My Career
My working life has been spent conserving wildlife as a biologist for government agencies, academic institutions and non profit conservation groups. My career began as a regional game biologist in Georgia where I led projects on white tailed deer population management and studies of black bears in the Okeefenochee Swamp. In 1982 I joined the NJ Endangered Species Program. Over the next 25 years I spearheaded research and management projects on shorebirds, colonial water birds, migrate songbirds and raptors and directed work on many other bird, reptile and invertebrate species.
Beginning in 1982, I led Bald Eagle restoration in New Jersey, successfully lifting their numbers from 1 nest to over 50 today. As Chief for the last 16 years,I directed the Endangered Species Program for the NJ Division of Fish and Wildlife — supervising 25 biologists and staff, 12 or more seasonal technicians, and coordinating projects covering over 200 species. I initiated a number of conservation planning projects including the development of a statewide mapping system of endangered wildlife habitat called the Landscape Map.
(Read More: Landscape Project Booklet)
This groundbreaking GIS-based effort encouraged state officials to expand the protection of state-listed endangered species habitat with new state rules that approximated the Federal endangered species act. I helped write the new rules and am currently writing the handbook that will be used by landowners, consultants and citizens to develop habitat conservation plans — a new and exciting process for blending local planning of open space and smart growth development.

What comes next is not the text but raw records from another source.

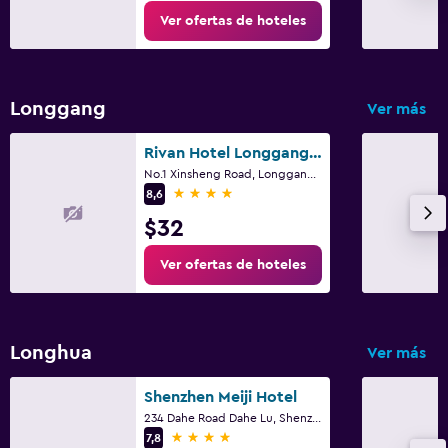
Ver ofertas de hoteles
Longgang
Ver más
Rivan Hotel Longgang Shenzhen
No.1 Xinsheng Road, Longgang District, Shenzhen
4 estrellas
8,6
$32
Ver ofertas de hoteles
Longhua
Ver más
Shenzhen Meiji Hotel
234 Dahe Road Dahe Lu, Shenzhen
4 estrellas
7,8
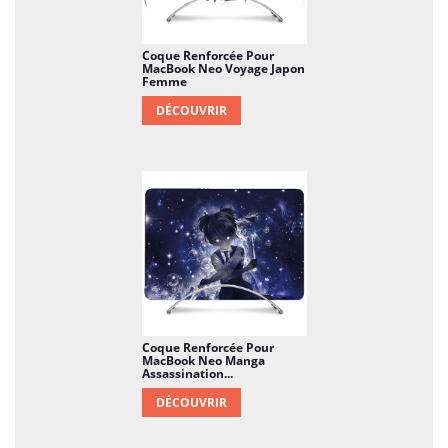
Coque Renforcée Pour
MacBook Neo Voyage Japon
Femme
DÉCOUVRIR
Coque Renforcée Pour
MacBook Neo Manga
Assassination...
DÉCOUVRIR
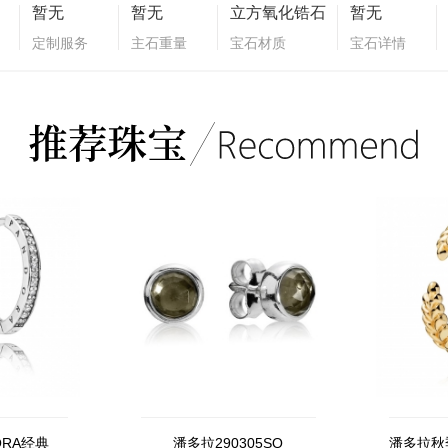
暂无
暂无
立方氧化锆石
暂无
定制服务
主石重量
宝石材质
宝石详情
ORA经典
潘多拉290305SQ
潘多拉秋季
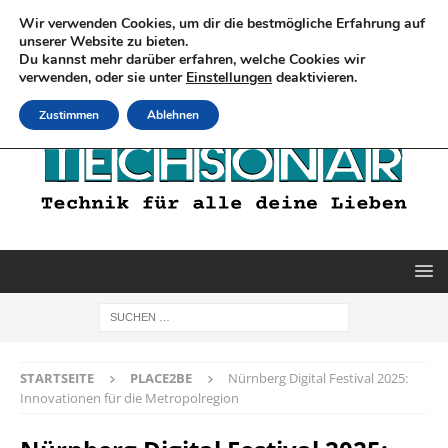
Wir verwenden Cookies, um dir die bestmögliche Erfahrung auf
unserer Website zu bieten.
Du kannst mehr darüber erfahren, welche Cookies wir
verwenden, oder sie unter
Einstellungen
deaktivieren.
Zustimmen
Ablehnen
STARTSEITE
PLACE2BE
Nürnberg Digital Festival 2025:
Innovationen für die Metropolregion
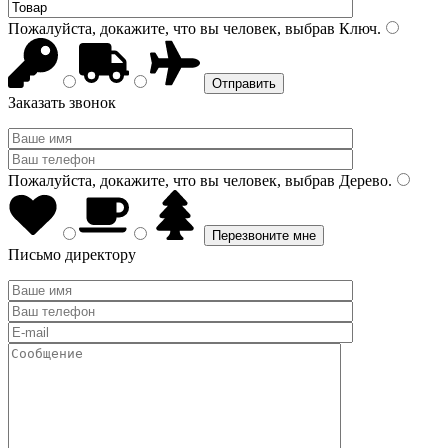
Пожалуйста, докажите, что вы человек, выбрав
Ключ
.
Заказать звонок
Пожалуйста, докажите, что вы человек, выбрав
Дерево
.
Письмо директору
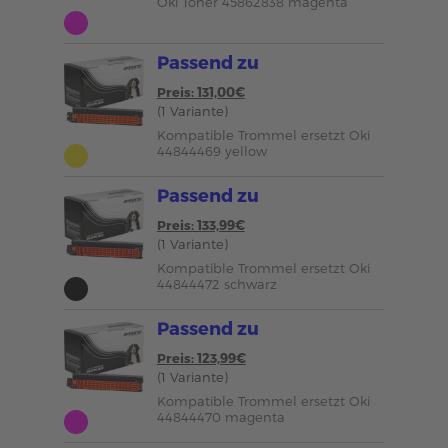
Oki Toner 45862838 magenta
Passend zu
Preis: 131,00€
(1 Variante)
Kompatible Trommel ersetzt Oki
44844469 yellow
Passend zu
Preis: 133,99€
(1 Variante)
Kompatible Trommel ersetzt Oki
44844472 schwarz
Passend zu
Preis: 123,99€
(1 Variante)
Kompatible Trommel ersetzt Oki
44844470 magenta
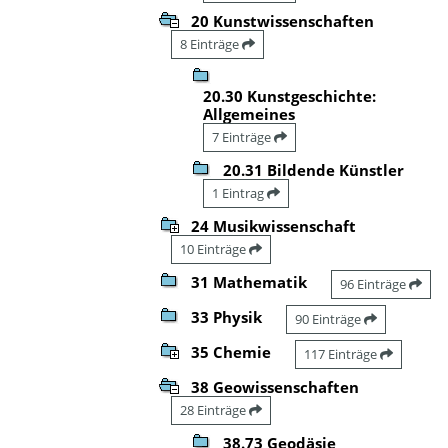
20 Kunstwissenschaften
8 Einträge
20.30 Kunstgeschichte:
Allgemeines
7 Einträge
20.31 Bildende Künstler
1 Eintrag
24 Musikwissenschaft
10 Einträge
31 Mathematik
96 Einträge
33 Physik
90 Einträge
35 Chemie
117 Einträge
38 Geowissenschaften
28 Einträge
38.73 Geodäsie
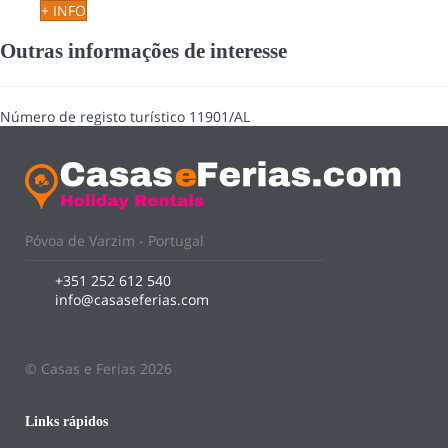
+ INFO
Outras informações de interesse
Número de registo turístico
11901/AL
Póvoa de Varzim - Portugal
+351 252 612 540
info@casaseferias.com
© Casas e Ferias 2026
Links rápidos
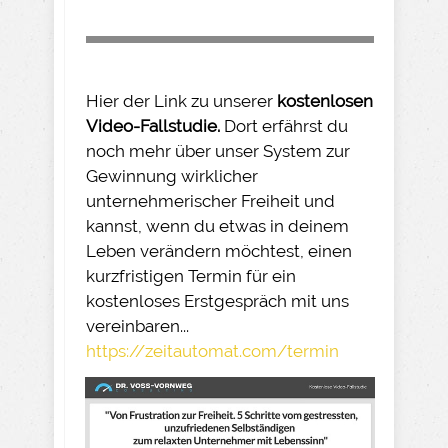
Hier der Link zu unserer
kostenlosen
Video-Fallstudie.
Dort erfährst du
noch mehr über unser System zur
Gewinnung wirklicher
unternehmerischer Freiheit und
kannst, wenn du etwas in deinem
Leben verändern möchtest, einen
kurzfristigen Termin für ein
kostenloses Erstgespräch mit uns
vereinbaren...
https://zeitautomat.com/termin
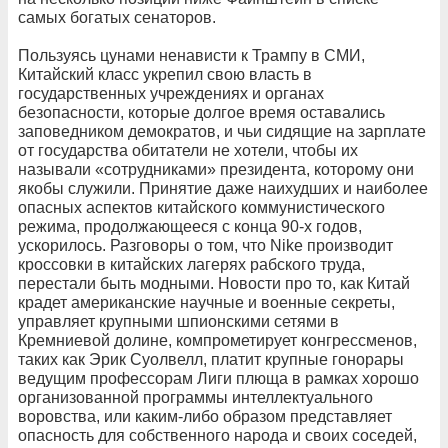
самых богатых сенаторов.
Пользуясь цунами ненависти к Трампу в СМИ,
Китайский класс укрепил свою власть в
государственных учреждениях и органах
безопасности, которые долгое время оставались
заповедником демократов, и чьи сидящие на зарплате
от государства обитатели не хотели, чтобы их
называли «сотрудниками» президента, которому они
якобы служили. Принятие даже наихудших и наиболее
опасных аспектов китайского коммунистического
режима, продолжающееся с конца 90-х годов,
ускорилось. Разговоры о том, что Nike производит
кроссовки в китайских лагерях рабского труда,
перестали быть модными. Новости про то, как Китай
крадет американские научные и военные секреты,
управляет крупными шпионскими сетями в
Кремниевой долине, компрометирует конгрессменов,
таких как Эрик Суолвелл, платит крупные гонорары
ведущим профессорам Лиги плюща в рамках хорошо
организованной программы интеллектуального
воровства, или каким-либо образом представляет
опасность для собственного народа и своих соседей,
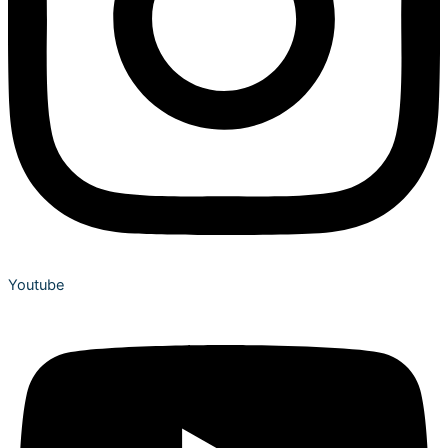
Youtube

For the last ten years I focused my attention on the protection of migratory shorebirds on the Delware Bay. The decline of the Horseshoe crab population on Delaware Bay, and subsequent loss of crab eggs – the main food resource for migrant shorebirds – has caused the rapid decline of the red knot, and other Arctic-breeding shorebirds that migrate up to 10,000 miles to the southern tip of South America and back again. For most of those ten years I have led a group of scientists from around the world to study these shorebirds throughout the western hemisphere. I have lead research expeditions to the Canadian arctic, the Gulf of St. Lawrence, Delaware Bay, Virginia, Florida gulf coast, Chile and Argentina.
(Read More: Shorebird Project and Blog)
In the late 1986 I started a project on monitoring the fall raptor and passerine migration through the NJ Coast that eventually led to my Ph.D dissertation on migrant raptor habitat selection. This work has led to a number of professional papers as well as two masters degrees on the migration and the influences of habitat and habitat loss. My work eventually justified regulatory action to protect habitat in the lower 10 km of the Cape May peninsula. I initiated the Stopover Project which helped create a new incentives and methods to manage backyards on the peninsula for migrant birds. I was also a principal investigator on a project that defined the extent and habitat of the passerine migrating throughout the mid-Atlantic coast.